For about 30 years I've tried to bake bread that approximates the chewy, crusty, full-flavoured breads I gobble up in Europe. I have tried different recipes and techniques, and often have limited success with an acceptable baguette or loaf... but too often the bread I produce is in the shape of a boule or baguette, but still tastes like ordinary white bread.
Then, recently I have discovered a recipe that is not only dead simple and seemingly unfailable, but consistently produces a loaf that is everything I want... and others seem to agree. At a recent meeing of the Pelham Slow Food Convivium, Reinholt raved that it tasted like the breads of his childhood in Germany... high praise indeed! Others have said it reminds them of an Italian loaf, and others that it has the texture and taste of a French country bread (not to be confused with the delicate and fine-textured French baguette... this is coarser, though there is a taste similarity).

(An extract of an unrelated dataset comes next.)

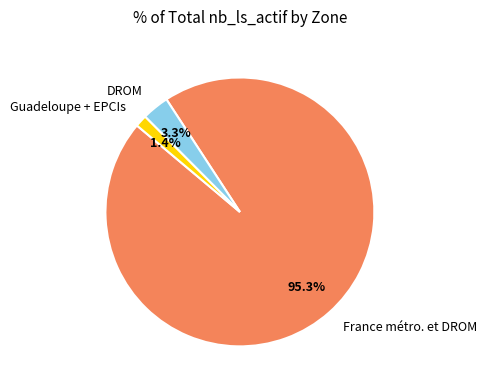

Which category has the smallest portion of the pie?

Guadeloupe + EPCIs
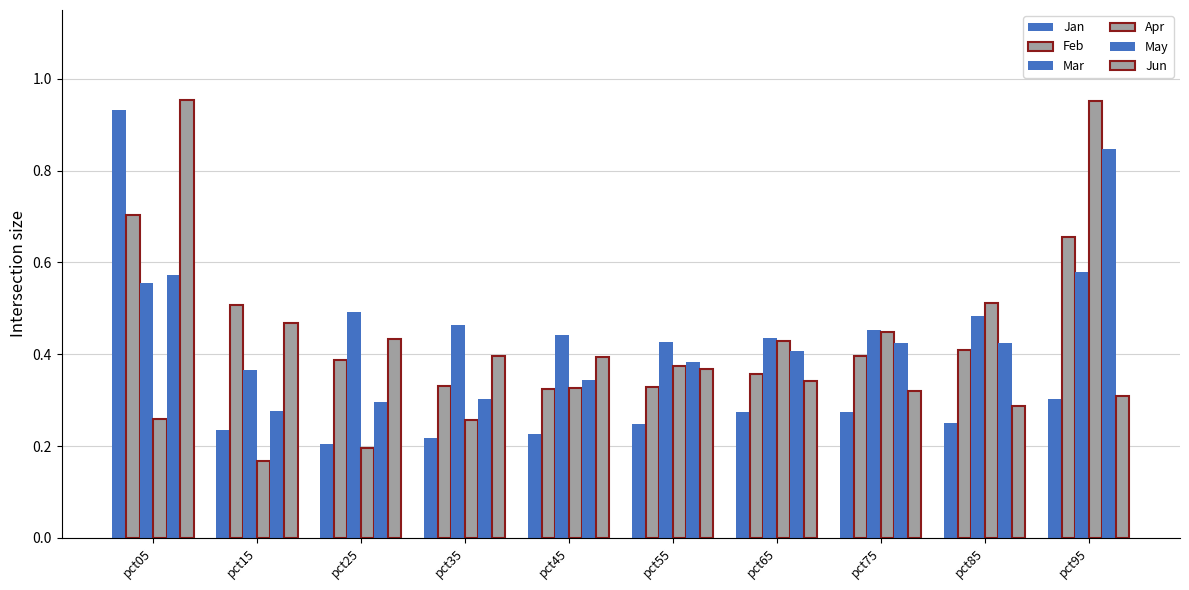

What is the difference between the highest and lowest values at pct35?

0.2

Anyway, it's so easy and foolproof you can try it for yourself and see if it meets your requirements. Note: this recipe does take time... about 24 hours, so you do have to plan ahead!
The recipe is adapted from Jim Lahey of the Sullivan Street Bakery as reprinted in the New York Times in November, 2006.
3 Cups all-purpose or bread flour
1/4 teaspoon instant yeast (I have found that regular yeast also works)
1 1/4 teaspoons salt
1 5/8 Cups water
1. In a large bowl, combine the dry ingredients and add the water, stirring until blended. The dough is sticky and messy... but it's supposed to be. Cover the bowl with plastic wrap and let it sit at room temperature for about 15 to 20 hours.
2. The dough is ready when it is bubbly on the surface. Flour a work surface and pour out the dough onto it. Flour the top and fold it over on itself a few times, then cover it with plastic wrap and let it rest for 15 minutes.
3. Flour the dough again so it doesn't stick to your fingers as you shape it into a ball. Put the dough seam-side down on a floured surface, cover with floured tea towel and let it rise for about two hours. By then it should have doubled in size.
4. Put a heavy, lidded pot or casserole dish in the oven and set the temperature to 450. (I use a cast iron le Creusset pot and find it perfect, but any heavy enamel, cast iron or ceramic pot should work.) When the dough is ready and the oven is up to temperature, plop the dough into the hot pot. It is still soft and... well, doughy... so you can shake the pot to even it out before covering it with the lid and putting it in the oven. Bake for 30 minutes, then remove the lid and bake another 15 minutes or so, until the surface is dark brown. Cool on a rack.